Given the accumulating evidence on the value of molecular classification on the prognosis prediction and personized treatment for EC, molecular classification is included in the fifth edition of the WHO classification of tumors of the female genital tract, the National Comprehensive Cancer Network (NCCN) and the ESGO/ESTRO/ESP guidelines for EC (19–21). Next-generation sequencing (NGS) technology is a promising method enabling large-scale genomic sequencing (22), which may have advantageous in accuracy and time and cost efficiency for molecular classification of EC. However, few studies have reported the utility of NGS panel alone for EC molecular classification. In this study, we applied NGS technology to determine the molecular subtypes of G3 EECs using a 11-gene panel and compared with IHC approaches.

Materials and methods

Case selection and histologic review

Our retrospective cohort consists of 70 patients with grade 3 EEC treated at Fujian Provincial Cancer Hospital from June 2018 to May 2021. According to the revised standards of the 5th edition of the WHO classification in 2017, all hematoxylin and eosin slides were reviewed by two pathologists (GC and JL) and the diagnosis of grade 3 EEC was confirmed on the basis of morphologic features. Clinical and pathology database of patients were collected, including age, tumor size, tumor size, FIGO stage, lymph node status, and LVSI. This retrospective study was approved by the Ethics Committee of Fujian Provincial Cancer Hospital.

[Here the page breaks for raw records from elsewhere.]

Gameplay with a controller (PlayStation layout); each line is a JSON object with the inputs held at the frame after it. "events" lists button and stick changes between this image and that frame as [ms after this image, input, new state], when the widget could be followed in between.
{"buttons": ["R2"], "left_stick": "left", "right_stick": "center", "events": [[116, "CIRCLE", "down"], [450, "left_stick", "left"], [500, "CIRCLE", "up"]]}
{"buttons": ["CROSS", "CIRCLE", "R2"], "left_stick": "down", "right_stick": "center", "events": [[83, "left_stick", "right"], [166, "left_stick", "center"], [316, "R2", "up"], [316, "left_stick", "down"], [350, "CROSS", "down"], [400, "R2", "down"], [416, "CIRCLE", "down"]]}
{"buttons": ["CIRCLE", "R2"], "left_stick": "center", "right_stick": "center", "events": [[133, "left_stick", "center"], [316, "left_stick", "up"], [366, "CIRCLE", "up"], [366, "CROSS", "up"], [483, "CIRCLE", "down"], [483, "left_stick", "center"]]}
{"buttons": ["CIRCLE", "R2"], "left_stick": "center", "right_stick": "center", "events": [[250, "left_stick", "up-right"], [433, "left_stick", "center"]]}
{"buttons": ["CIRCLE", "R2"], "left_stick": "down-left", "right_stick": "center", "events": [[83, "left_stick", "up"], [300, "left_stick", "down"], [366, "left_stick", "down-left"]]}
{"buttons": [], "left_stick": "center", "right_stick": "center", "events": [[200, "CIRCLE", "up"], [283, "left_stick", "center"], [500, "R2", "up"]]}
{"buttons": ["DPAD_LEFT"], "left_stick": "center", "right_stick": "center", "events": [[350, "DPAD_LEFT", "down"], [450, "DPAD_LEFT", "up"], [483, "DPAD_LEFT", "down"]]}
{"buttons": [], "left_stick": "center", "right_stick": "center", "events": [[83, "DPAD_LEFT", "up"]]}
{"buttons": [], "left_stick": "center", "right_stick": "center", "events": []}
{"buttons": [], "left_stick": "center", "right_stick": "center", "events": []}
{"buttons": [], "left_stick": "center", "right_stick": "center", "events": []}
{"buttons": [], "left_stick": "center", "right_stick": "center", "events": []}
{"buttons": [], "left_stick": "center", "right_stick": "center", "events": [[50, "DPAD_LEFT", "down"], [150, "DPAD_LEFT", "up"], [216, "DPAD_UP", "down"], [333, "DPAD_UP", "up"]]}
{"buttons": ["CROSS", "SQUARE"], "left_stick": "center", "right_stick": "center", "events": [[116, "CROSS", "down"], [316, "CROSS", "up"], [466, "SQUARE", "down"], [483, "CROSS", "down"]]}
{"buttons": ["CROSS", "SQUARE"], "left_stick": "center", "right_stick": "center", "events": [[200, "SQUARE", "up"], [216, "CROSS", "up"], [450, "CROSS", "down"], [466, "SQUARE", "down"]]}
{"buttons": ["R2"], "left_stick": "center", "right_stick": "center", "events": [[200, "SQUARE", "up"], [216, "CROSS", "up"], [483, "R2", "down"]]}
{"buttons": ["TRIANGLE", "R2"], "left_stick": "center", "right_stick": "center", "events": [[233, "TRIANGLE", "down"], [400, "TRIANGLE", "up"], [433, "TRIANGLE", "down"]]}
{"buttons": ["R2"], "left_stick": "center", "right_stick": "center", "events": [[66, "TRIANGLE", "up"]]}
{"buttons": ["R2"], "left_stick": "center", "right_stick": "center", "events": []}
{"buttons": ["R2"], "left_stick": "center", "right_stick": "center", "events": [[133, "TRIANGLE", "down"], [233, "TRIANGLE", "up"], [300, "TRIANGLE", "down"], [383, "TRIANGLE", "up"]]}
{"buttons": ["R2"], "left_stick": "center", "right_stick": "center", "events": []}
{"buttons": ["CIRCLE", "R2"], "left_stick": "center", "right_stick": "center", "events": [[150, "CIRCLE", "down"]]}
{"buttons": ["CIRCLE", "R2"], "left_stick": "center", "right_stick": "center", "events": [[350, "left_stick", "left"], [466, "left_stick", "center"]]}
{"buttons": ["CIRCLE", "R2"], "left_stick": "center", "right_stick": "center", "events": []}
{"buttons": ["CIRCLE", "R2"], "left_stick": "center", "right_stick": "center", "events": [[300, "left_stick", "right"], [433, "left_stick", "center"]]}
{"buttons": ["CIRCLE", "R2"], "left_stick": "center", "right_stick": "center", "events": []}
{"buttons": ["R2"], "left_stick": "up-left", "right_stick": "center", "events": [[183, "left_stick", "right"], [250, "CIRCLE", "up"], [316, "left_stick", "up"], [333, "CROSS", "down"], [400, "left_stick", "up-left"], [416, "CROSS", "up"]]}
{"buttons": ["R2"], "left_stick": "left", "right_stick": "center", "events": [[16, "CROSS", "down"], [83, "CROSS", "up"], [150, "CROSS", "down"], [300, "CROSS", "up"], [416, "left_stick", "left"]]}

Next-generation sequencing

For NGS assay, six to eight formaldehyde-fixed and paraffin embedded tissue (FFPE) sections of 5- to 10-µm-thin size containing more than 50% tumor cells were used, and total DNA was extract from FFPE using a TIANamp FFPE DNA Kit (TianGen, Beijing). DNA concentration was measured using a Quantus Fluorometer (Promega, Shanghai, China). Library was prepared using a RingCap amplicon library kit for the custom-designed 11-gene panel (SpaceGen, Xiamen, China). The panel targets the whole coding regions of TP53, MLH1, MSH2, MSH6, PMS2, and EPCAM and hotspot region of PIK3CA, CTNNB1, KRAS, PTEN, and POLE exonuclease domain. MSI status was determined by the NGS method including five mononucleotide repeat MSI markers (BAT25, BAT26, NR-21, NR-24, and MONO-27) within the 11-gene panel. Sequencing was performed on a Miseq Dx platform (Illumina, USA). Raw sequencing data were trimmed and aligned to human hg19 reference genome using Trimmomatic (version 0.36) and Burrow-Wheeler Aligner (BWA) (version 0.7.17). Next, aligned reads were processed to call SNVs and small Indels using Pisces (version 5.2.9), followed by variants annotation using ANNOVAR (version 20180426). MSIsensor-pro package (version 1.2.0) was used to identify MS-stable (MSS, no MSI makers), MSI-low (MSI-L, one MSI maker), and MSI-high (MSI-H, two or more MSI makers) tumors without matched normal sample (20).

Immunohistochemistry

IHC was performed on 3-µm-thick FFPE sections using primary antibodies as follows: MLH1 (clone: MAB-0838, 1:300, Maxim, Fuzhou, China), PMS2 (clone: MAB-0859, 1:300, Maxim, Fuzhou, China), MSH2 (clone: MAB-0836, 1:300, Maxim, Fuzhou, China), MSH6 (clone: MAB-0831, 1:300, Maxim, Fuzhou, China), and p53 (clone: MAB-0674, 1:300, Maxim, Fuzhou, China). Tumors showed any loss of nuclear expression of the four MMR proteins (MLH1, PMS2, MSH2, and MSH6) were designated as MMR-deficient (MMRd). P53 expression and mutant patterns were interpreted as abnormal/aberrant/mutation-type (p53abn) or wild type (p53wt) following previous published criteria (19). Three patterns were considered aberrant: (1) strong diffuse nuclear staining in > 75% of tumor cells; (2) complete absence of staining; and (3) cytoplasmic staining. All the IHC images for MMR status and p53 expression were reviewed independently by two pathologists (GC and JL).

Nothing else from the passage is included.